In ihnen nähern wir uns jener Vorstellung vom Text, wie sie Roland Barthes in Die Lust am Text (1974) so formuliert hat: "Manche wollen einen Text (eine Kunst, eine Malerei) ohne Schatten, der getrennt ist von der ‚herrschenden Ideologie'; aber das wäre ein Text ohne Fruchtbarkeit, ohne Produktivität, ein steriler Text (siehe den Mythos von der Frau ohne Schatten). Der Text braucht seinen Schatten: dieser Schatten, das ist ein bißchen Ideologie, ein bißchen Darstellung, ein bißchen Subjekt: notwendige Geister, Luftblasen, Streifen, Wolken: die Subversion muß ihr eigenes Halbdunkel hervorbringen."

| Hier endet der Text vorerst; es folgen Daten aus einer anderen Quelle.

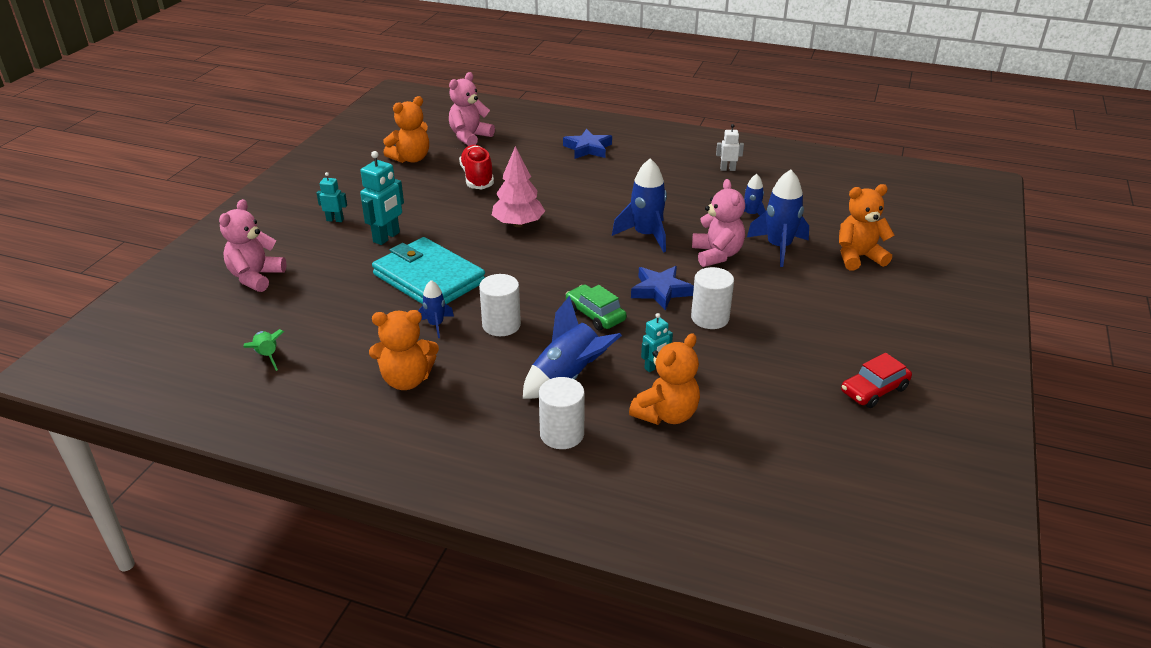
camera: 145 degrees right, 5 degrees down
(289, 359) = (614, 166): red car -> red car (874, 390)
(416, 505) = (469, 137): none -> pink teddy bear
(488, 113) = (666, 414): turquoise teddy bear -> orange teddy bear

"Ich bin noch nie ganz mit der Leinwand, dem Papier oder einem sonstigen Bildträger zurechtgekommen. Ich glaube, das, was mich dazu gebracht hat, Volumina, Fäden und andere Formen zu verwenden, um aus diesen Elementen hervorzutreten, war meine tiefe Unzufriedenheit mit den Fragen des Raumes. Diese Fragen sind zu einer Konstante meiner Arbeit geworden indem ich mich ihnen entweder stelle oder sie zurückweise. Ich glaube, dass ich nun sagen kann, dass ich Bilder male und Zeichnungen zeichne. Es ist nicht eine Frage des Ausstellens, sondern eine des Bloßlegens; es geht auch darum, die Ideologie und den Charakter der 'Kunst' auf eine viel profundere Weise vermitteln zu können, sie zu akzeptieren und daher auch imstande zu sein, sie zu verleugnen.
Durch die Fotografien innerhalb der Zeichnungen kommt, glaube ich, dieselbe Verleugnung auf verschiedene Arten zum Tragen. Was ich hier bloßlege, sind nicht die 'Abdrücke des Künstlers', sondern eher die Repräsentation und die Verleugnung dieser Spuren. Diese Verleugnung bedeutet die Wiederentdeckung eines anderen Raumes, während man zugleich in eine weitere poetische Falle tritt. Dies passiert, wenn ich mich als 'Künstlerin' in den reellen Raum und den Betrachter in einen virtuellen Raum stelle. Er bzw. sie tauscht mit dem Bildträger Platz und wird zu einem imaginären Raum.
Zu etwas Unwirklichem werden. Den Anreiz zum Besitz von intimen Freuden geben.
Zur Ruhe kommen wie in einer Zeichnung. Das warme Innere einer gekrümmten Linie erleben. Den Frieden einer bewohnten Zeichnung wieder finden."